I’m in the process of figuring that out. It’s a little difficult when you’re wholesaling and trying to get certain accounts if you’re not on the calendar. Selling based on seasons also feels important when considering fashion week presentations, so I’m just seeing how things play out. Part of the connection of buying clothes is buying it from the person who created it. My goal right now is to work with accounts that are understanding of today’s circumstances and open to rolling with the punches.
Why is it important for Connor McKnight to be recognized as a gender-neutral brand?
I find it really weird that we feel the need to gender our clothes. I grew up with queer, gay, and bisexual friends; having people around you who struggle with their identities you don’t want to be apart of that. If you’re into something, you shouldn’t have to question if it’s menswear or something you identify as. It’s uncomfortable for me to dictate what product fits a person’s identity. I’m following in the footsteps of brands like a Telfar that have been inclusive of everyone and breaking down those walls — I feel like I should follow suit.
Each piece in your first collection is made to order. Is that a direct result of factory closings or a sustainable incentive you intend to maintain over time?
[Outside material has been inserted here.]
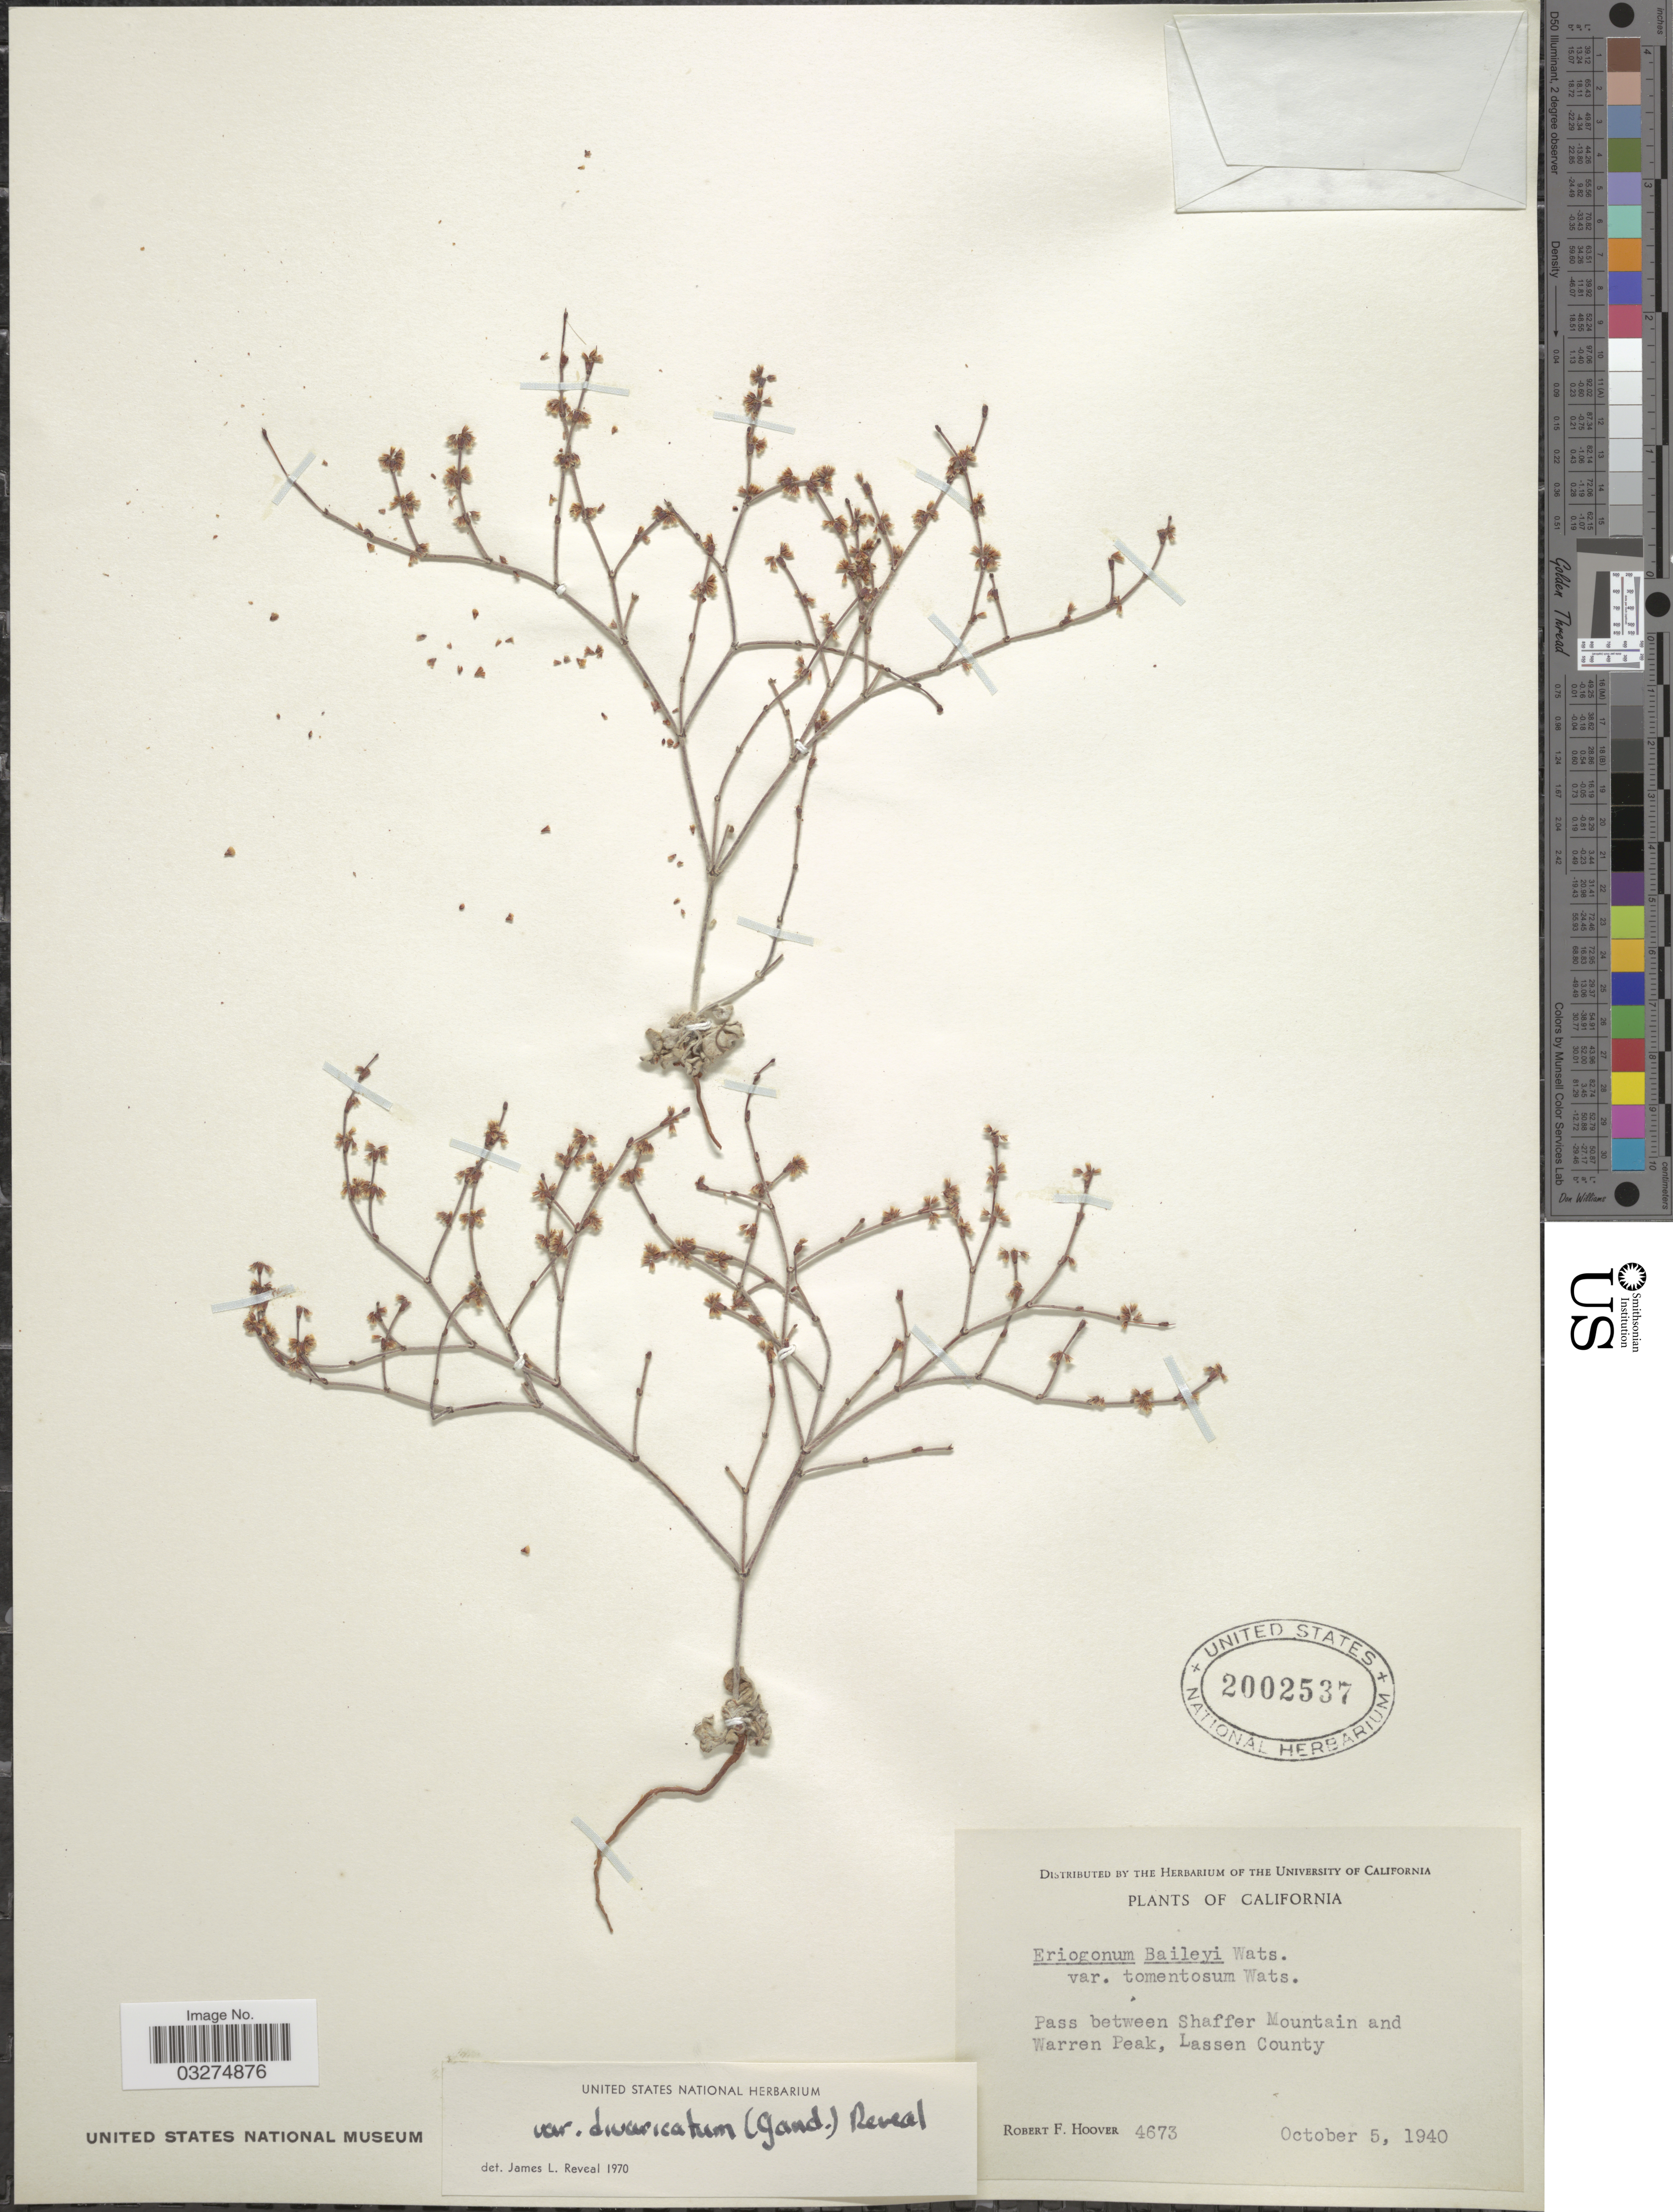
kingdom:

It’s a standard I would like to maintain as long as I can. One of the things I don’t like in this industry is overproduction; it’s actually classist when it comes to production. A lot of us starting out have to front the money for manufacturing, materials, et cetera and you don’t know what’s going to happen. It’s a huge barrier for a lot of new designers who don’t have that start-up money. When it comes to a made to order approach, it may take a bit more time and cost a little more but you can rest assured it’s created with fair manufacturing conditions and proper recycling of surplus products in mind.
You’ve just started accepting requests for studio visits. What else is next for the brand in 2021?
I’m getting started on the next season’s collection. We’re also going to be stocked at a few retailers shortly, apart from our coming pop-up at Fred Segal in Los Angeles. I keep reminding myself for my first collection a lot has happened. At the beginning of this, I didn’t know if I would get accounts or be in a magazine, but it’s shown me if you take risks sometimes it works out.